Segment Start: Data extract

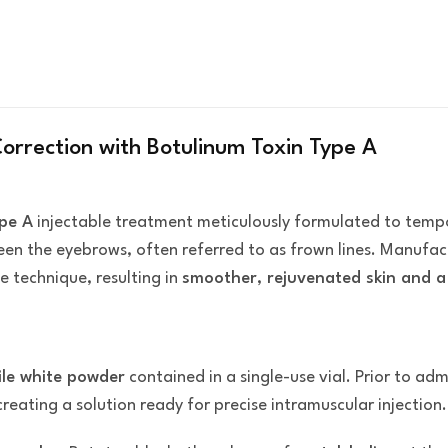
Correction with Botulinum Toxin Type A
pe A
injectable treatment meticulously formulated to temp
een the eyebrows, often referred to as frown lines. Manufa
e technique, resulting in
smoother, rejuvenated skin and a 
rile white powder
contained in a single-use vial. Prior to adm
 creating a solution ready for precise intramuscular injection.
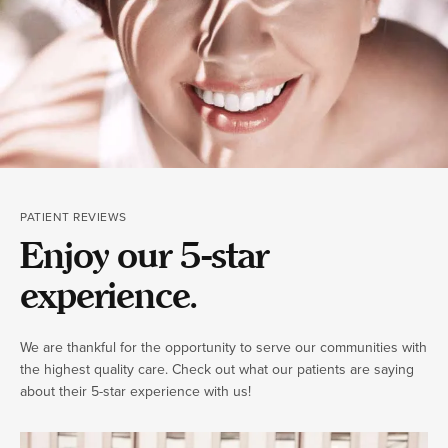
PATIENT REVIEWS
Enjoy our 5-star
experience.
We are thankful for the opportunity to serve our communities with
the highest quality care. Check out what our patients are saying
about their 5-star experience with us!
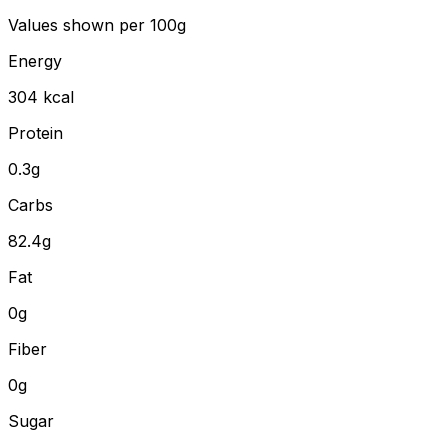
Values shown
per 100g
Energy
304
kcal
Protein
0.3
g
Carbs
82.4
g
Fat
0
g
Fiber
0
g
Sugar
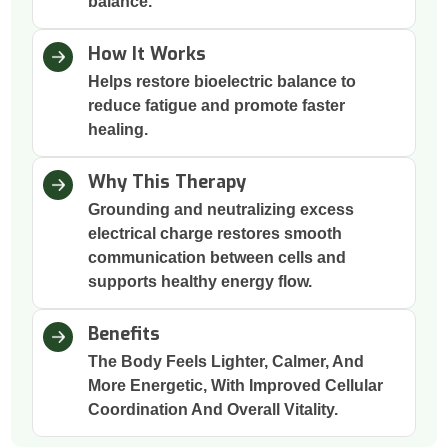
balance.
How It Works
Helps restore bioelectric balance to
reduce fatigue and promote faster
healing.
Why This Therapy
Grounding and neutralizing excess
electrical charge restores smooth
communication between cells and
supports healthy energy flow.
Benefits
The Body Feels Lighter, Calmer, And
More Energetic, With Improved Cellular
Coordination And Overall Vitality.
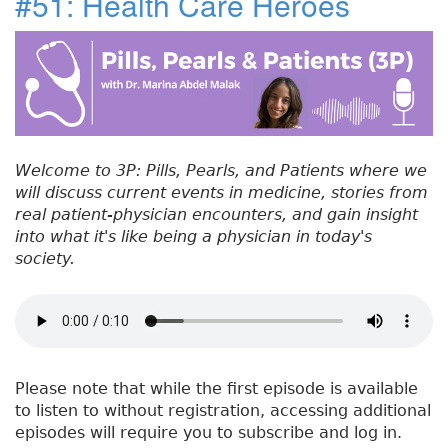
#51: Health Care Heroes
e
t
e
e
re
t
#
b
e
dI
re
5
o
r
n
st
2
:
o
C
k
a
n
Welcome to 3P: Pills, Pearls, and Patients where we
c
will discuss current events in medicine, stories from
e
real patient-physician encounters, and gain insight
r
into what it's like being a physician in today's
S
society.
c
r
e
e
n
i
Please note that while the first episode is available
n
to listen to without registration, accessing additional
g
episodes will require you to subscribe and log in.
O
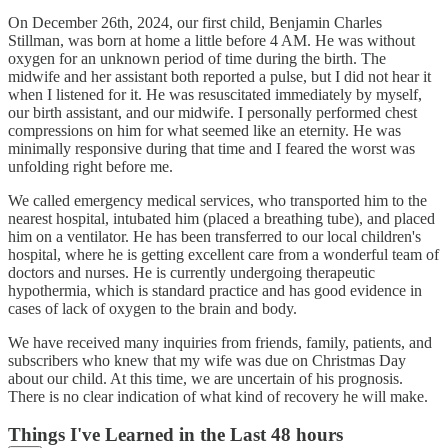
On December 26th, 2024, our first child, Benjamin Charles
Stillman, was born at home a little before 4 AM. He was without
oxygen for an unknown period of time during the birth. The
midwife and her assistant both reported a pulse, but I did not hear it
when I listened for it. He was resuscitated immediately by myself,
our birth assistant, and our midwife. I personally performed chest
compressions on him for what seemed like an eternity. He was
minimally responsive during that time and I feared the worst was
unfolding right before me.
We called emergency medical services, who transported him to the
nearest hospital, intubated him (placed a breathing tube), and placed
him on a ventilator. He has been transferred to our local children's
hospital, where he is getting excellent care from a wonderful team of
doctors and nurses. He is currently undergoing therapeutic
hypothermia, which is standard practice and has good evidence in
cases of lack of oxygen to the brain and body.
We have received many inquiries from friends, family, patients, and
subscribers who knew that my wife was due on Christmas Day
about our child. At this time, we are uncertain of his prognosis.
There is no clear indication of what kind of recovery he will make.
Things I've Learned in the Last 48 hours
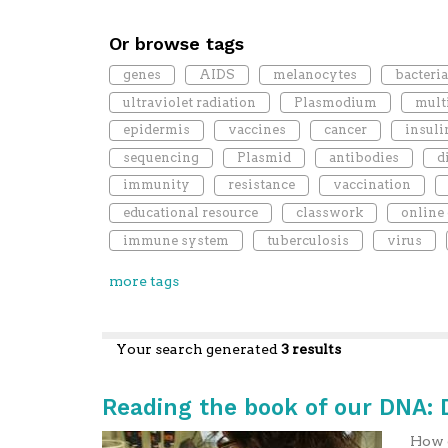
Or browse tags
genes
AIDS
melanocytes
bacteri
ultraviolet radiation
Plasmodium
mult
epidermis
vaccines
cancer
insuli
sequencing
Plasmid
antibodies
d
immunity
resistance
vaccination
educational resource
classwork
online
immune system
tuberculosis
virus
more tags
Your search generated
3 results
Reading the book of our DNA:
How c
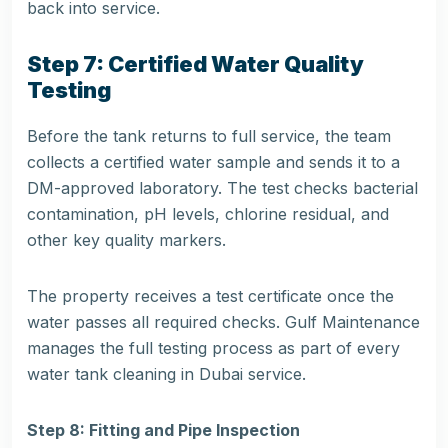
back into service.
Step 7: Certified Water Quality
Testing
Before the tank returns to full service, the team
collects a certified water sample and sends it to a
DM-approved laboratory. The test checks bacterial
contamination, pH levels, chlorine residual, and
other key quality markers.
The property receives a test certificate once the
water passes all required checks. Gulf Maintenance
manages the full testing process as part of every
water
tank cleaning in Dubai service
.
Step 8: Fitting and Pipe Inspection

Segment End: Data extract

*Work task*.
Would you write out the data exactly, with no pictures in the copy?

*Result for this exercise*.
Correction with Botulinum Toxin Type A
pe A
injectable treatment meticulously formulated to temp
een the eyebrows, often referred to as frown lines. Manufa
e technique, resulting in
smoother, rejuvenated skin and a 
rile white powder
contained in a single-use vial. Prior to adm
 creating a solution ready for precise intramuscular injection.
PATIENT REVIEWS
Enjoy our 5-star
experience.
We are thankful for the opportunity to serve our communities with
the highest quality care. Check out what our patients are saying
about their 5-star experience with us!
Values shown
per 100g
Energy
304
kcal
Protein
0.3
g
Carbs
82.4
g
Fat
0
g
Fiber
0
g
Sugar
balance.
How It Works
Helps restore bioelectric balance to
reduce fatigue and promote faster
healing.
Why This Therapy
Grounding and neutralizing excess
electrical charge restores smooth
communication between cells and
supports healthy energy flow.
Benefits
The Body Feels Lighter, Calmer, And
More Energetic, With Improved Cellular
Coordination And Overall Vitality.
#51: Health Care Heroes
e
t
e
e
re
t
#
b
e
dI
re
5
o
r
n
st
2
:
o
C
k
a
n
Welcome to 3P: Pills, Pearls, and Patients where we
c
will discuss current events in medicine, stories from
e
real patient-physician encounters, and gain insight
r
into what it's like being a physician in today's
S
society.
c
r
e
e
n
i
Please note that while the first episode is available
n
to listen to without registration, accessing additional
g
episodes will require you to subscribe and log in.
O
On December 26th, 2024, our first child, Benjamin Charles
Stillman, was born at home a little before 4 AM. He was without
oxygen for an unknown period of time during the birth. The
midwife and her assistant both reported a pulse, but I did not hear it
when I listened for it. He was resuscitated immediately by myself,
our birth assistant, and our midwife. I personally performed chest
compressions on him for what seemed like an eternity. He was
minimally responsive during that time and I feared the worst was
unfolding right before me.
We called emergency medical services, who transported him to the
nearest hospital, intubated him (placed a breathing tube), and placed
him on a ventilator. He has been transferred to our local children's
hospital, where he is getting excellent care from a wonderful team of
doctors and nurses. He is currently undergoing therapeutic
hypothermia, which is standard practice and has good evidence in
cases of lack of oxygen to the brain and body.
We have received many inquiries from friends, family, patients, and
subscribers who knew that my wife was due on Christmas Day
about our child. At this time, we are uncertain of his prognosis.
There is no clear indication of what kind of recovery he will make.
Things I've Learned in the Last 48 hours
Or browse tags
genes
AIDS
melanocytes
bacteri
ultraviolet radiation
Plasmodium
mult
epidermis
vaccines
cancer
insuli
sequencing
Plasmid
antibodies
d
immunity
resistance
vaccination
educational resource
classwork
online
immune system
tuberculosis
virus
more tags
Your search generated
3 results
Reading the book of our DNA:
How c
back into service.
Step 7: Certified Water Quality
Testing
Before the tank returns to full service, the team
collects a certified water sample and sends it to a
DM-approved laboratory. The test checks bacterial
contamination, pH levels, chlorine residual, and
other key quality markers.
The property receives a test certificate once the
water passes all required checks. Gulf Maintenance
manages the full testing process as part of every
water
tank cleaning in Dubai service
.
Step 8: Fitting and Pipe Inspection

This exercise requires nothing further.